Movement:Yes I feel her still & she has the hiccups like 2 or 3 times a day. This is the first week I've really felt them and KNOWN what was going on. Very cool.

Food Cravings: Fried Shrimp....I wanted it all week long!
Food Aversions: Nothing this week!  I started drinking Silk instead of milk and that has been great!


Symptoms: I actually feel really good, besides lots of pressure down yonder, being so tired at night  and the  sometimes "sweet" uncomfortable movement in my belly. 

What do I miss: To be honest, I miss my family so much it hurts and I can't wait to see them. 

Best moment this week: Being at work for the last day (today)!

What I am looking forward to:
  • Today...my last day of work!!!
  • My family coming from Texas this weekend!!
Next Appointment(s):
  • Dec. 26th (37 wks & 3 days) hopefully she will be coming while my family is still here, that's all I want for Christmas!! *crosses fingers & asks for prayers*
Until Next Time...
Love Jones




Tuesday, December 11, 2012

Baby Shower #1


Good 'ole Savannah, Georgia!
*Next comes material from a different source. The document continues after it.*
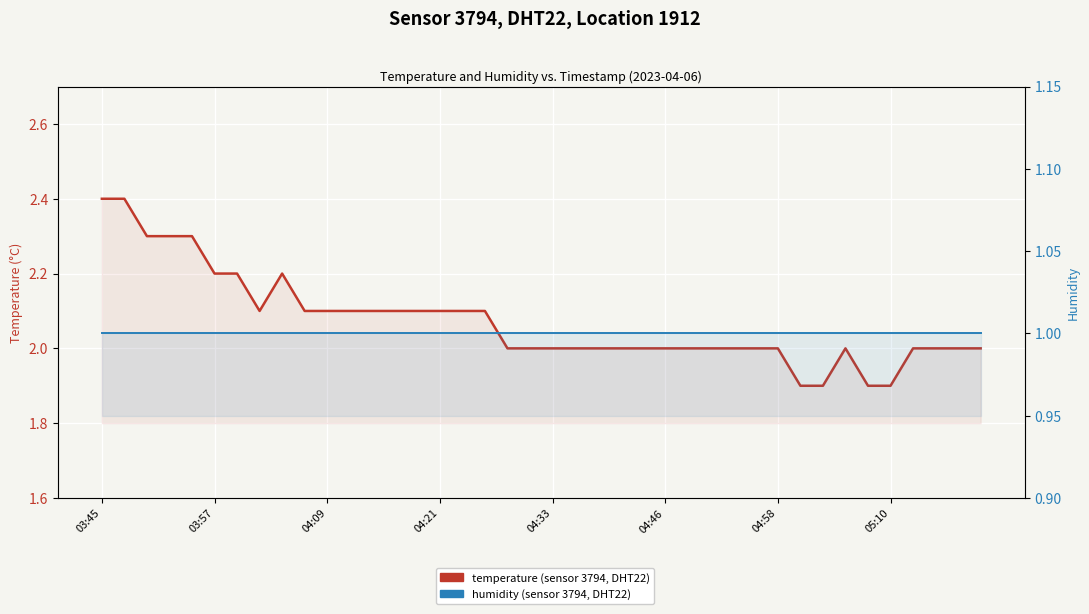

What are all the series names shown in the legend?

temperature, humidity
My husband is from Savannah and that is where all of his family lives.  We live about four hours away from Savannah. So because of the "high risk" in my pregnancy, I could not travel after 30 weeks. So my MIL planned the baby shower early!

 I am not an " all pink" woman....I like the color, I wear the color but when it comes to baby girls. I don't feel like everything has to be pretty in pink.  I love to see little girls in blues, greens, grays, reds, lavenders and still be oh so pretty. So the theme for the baby shower was a majority of lavender and a few other colors! My MIL ordered everything off of PartyCity.com and did a great job I must add! I love her...yes seriously, she's a great woman!
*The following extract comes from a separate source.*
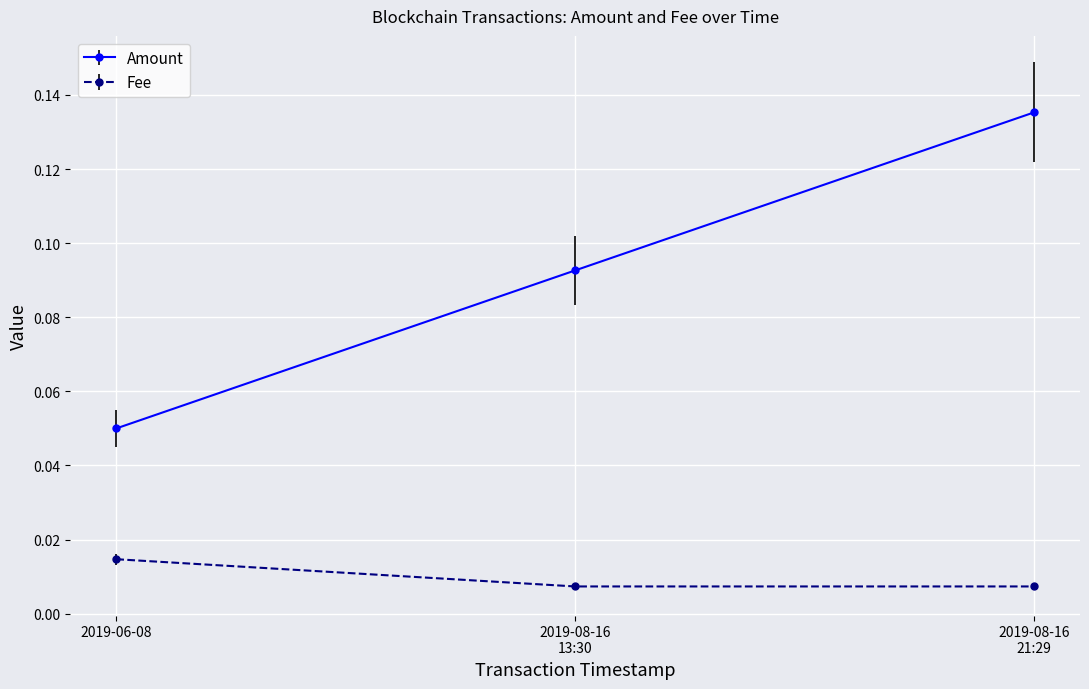

Rank the series at 2019-06-08 from highest to lowest value.

Amount, Fee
I really enjoyed myself and appreciated all the love! It was so much fun and I loved seeing my husband's family come together for this event. His "whole" family doesn't get together often or as often as I am used to my family getting together. So when they do, it's beautiful to see and be a part of.


I loved the theme, the mom with the stroller & her purse on her shoulder!
It suited me well, since I'm so sassy & sarcastic as my MIL says!

I helped out by making the tissue paper pom-poms that are hanging from the ceiling! They came out pretty and all the back pain and lack of sleep the night before was worth it! Plus I got to catch up on the show Scandal...to die for by the way!

Our wonderful cousin Sheila was one of the two hostess that we had for the baby shower. She did great & isn't she beautiful!

Don't like this picture of me but figure you all would want to see one....

The big brother had a soccer game early that morning, so him & daddy came to Savannah after his game. Just in time for the baby shower. He was excited and was thankful for the baby shower gifts that we bought for him as well so that he didn't feel left out. We plan to do this the day of the birth as well. We want to present him with something from his sister in the hospital room.


My husband's older and only brother came to the shower with his family. Below they are with our little cousin...she was irritable but still adorable right.



My MIL help us open up gifts...

As well as cousin Sheila...

This was my favorite baby shower game everyone played. 2 people partner up and one has to feed the other baby food. Which ever one finished all of their baby food first wins! It was hilarious to see their faces as they tried to eat the baby food.



This is the BIG BROTHER shirt CJ will wear when he meets his sister! I have a little sister shirt for the baby and plan to have them take pictures! I can't wait!

This is the diaper cake my MIL made for us. She has a real talent when it comes to making diaper cakes. She just started selling them and so far everyone loves them! It was beautiful!

I had an awesome time & our little family is so blessed to have people love and embrace our new bundle of joy. We are thankful and blessed.